• _練習問題_:
#1 本文によると、松原氏が西野氏との対談を望んだ理由は何か。1〜3文で述べよ。
#2 本文のうち、「国内最大級のオンラインサロン」を含む語句で始まり「はどのように捉えていますか?」で終わる部分を、一字も変えずに繰り返せ。
#3 本文について、次の問いに答えよ。
(a) 松原氏が「yukichi.fun」をリリースしたのはいつか。
(b) Oasysが開発しているのはどのようなブロックチェーンか。
(c) 西野氏が運営するオンラインサロンの名称は何か。

• _本文_:
******************************
国内最大級のオンラインサロンを運営し、さまざまなビジネスや表現活動を展開する西野亮廣氏と、ゲーム特化のブロックチェーンを開発するOasys(オアシス)の代表を務める松原亮氏。エンターテインメントとWeb3のそれぞれの業界を牽引する両者が、ビジネスパーソンが知っておくべきトークンの知識と、トークンを活用することで見えてくる新しい世界について対談した。

日本におけるWeb3の黎明期から業界に身を置き、その最先端をリードしてきたOasys(オアシス)の松原亮氏は2025年3月6日に、Oasys上で誰でも気軽にトークンが発行できるプラットフォーム「yukichi.fun」をリリースした。「トークンを活用した新しいコミュニティのあり方」を考える松原氏は今回、オンラインサロン「西野亮廣エンタメ研究所」をはじめ、さまざまなコミュニティを運営する西野亮廣氏に熱烈オファーし、対談が実現することなった。
Web3の本質とはトークンである
松原亮(以下松原) 西野さんはこれまでさまざまな活動をしてきたなかで、NFTにもチャレンジをされてましたが、NFTについてはどのように捉えていますか?
******************************
• _データ項目_:
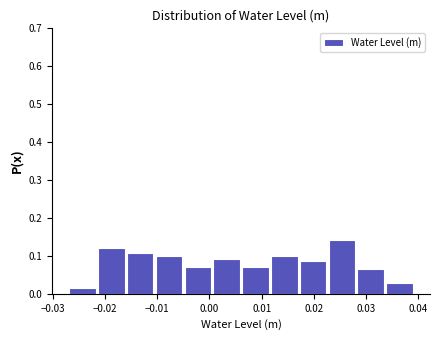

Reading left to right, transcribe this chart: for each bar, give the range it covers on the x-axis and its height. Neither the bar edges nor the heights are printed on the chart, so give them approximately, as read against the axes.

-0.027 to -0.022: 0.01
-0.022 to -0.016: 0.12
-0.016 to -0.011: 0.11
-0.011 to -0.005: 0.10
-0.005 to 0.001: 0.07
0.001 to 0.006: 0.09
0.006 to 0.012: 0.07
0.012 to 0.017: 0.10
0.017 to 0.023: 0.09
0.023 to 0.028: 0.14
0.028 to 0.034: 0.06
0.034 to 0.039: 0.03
******************************
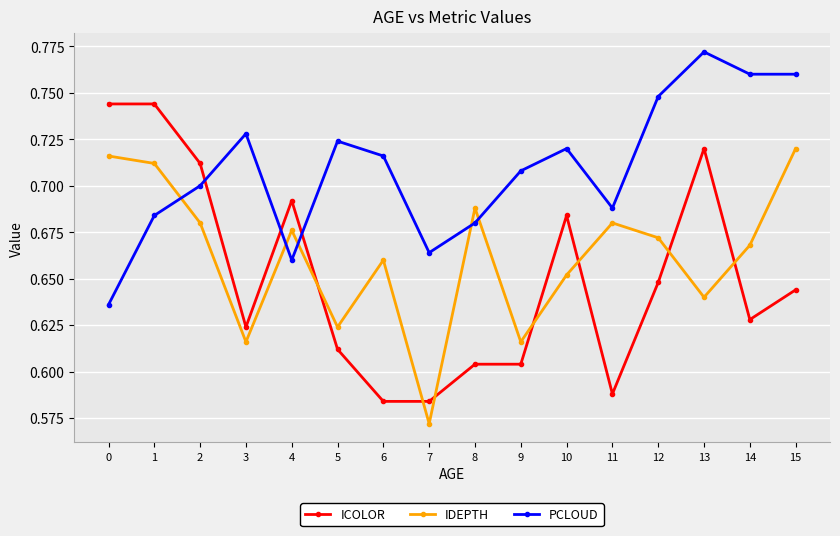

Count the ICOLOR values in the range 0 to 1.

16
******************************
• _解答一覧_:
#1 松原氏は「トークンを活用した新しいコミュニティのあり方」を考えていた。そのため、オンラインサロン「西野亮廣エンタメ研究所」をはじめ、さまざまなコミュニティを運営する西野氏に熱烈にオファーし、対談が実現した。

#2
国内最大級のオンラインサロンを運営し、さまざまなビジネスや表現活動を展開する西野亮廣氏と、ゲーム特化のブロックチェーンを開発するOasys(オアシス)の代表を務める松原亮氏。エンターテインメントとWeb3のそれぞれの業界を牽引する両者が、ビジネスパーソンが知っておくべきトークンの知識と、トークンを活用することで見えてくる新しい世界について対談した。

日本におけるWeb3の黎明期から業界に身を置き、その最先端をリードしてきたOasys(オアシス)の松原亮氏は2025年3月6日に、Oasys上で誰でも気軽にトークンが発行できるプラットフォーム「yukichi.fun」をリリースした。「トークンを活用した新しいコミュニティのあり方」を考える松原氏は今回、オンラインサロン「西野亮廣エンタメ研究所」をはじめ、さまざまなコミュニティを運営する西野亮廣氏に熱烈オファーし、対談が実現することなった。
Web3の本質とはトークンである
松原亮(以下松原) 西野さんはこれまでさまざまな活動をしてきたなかで、NFTにもチャレンジをされてましたが、NFTについてはどのように捉えていますか?

#3
(a) 2025年3月6日
(b) ゲーム特化のブロックチェーン
(c) 西野亮廣エンタメ研究所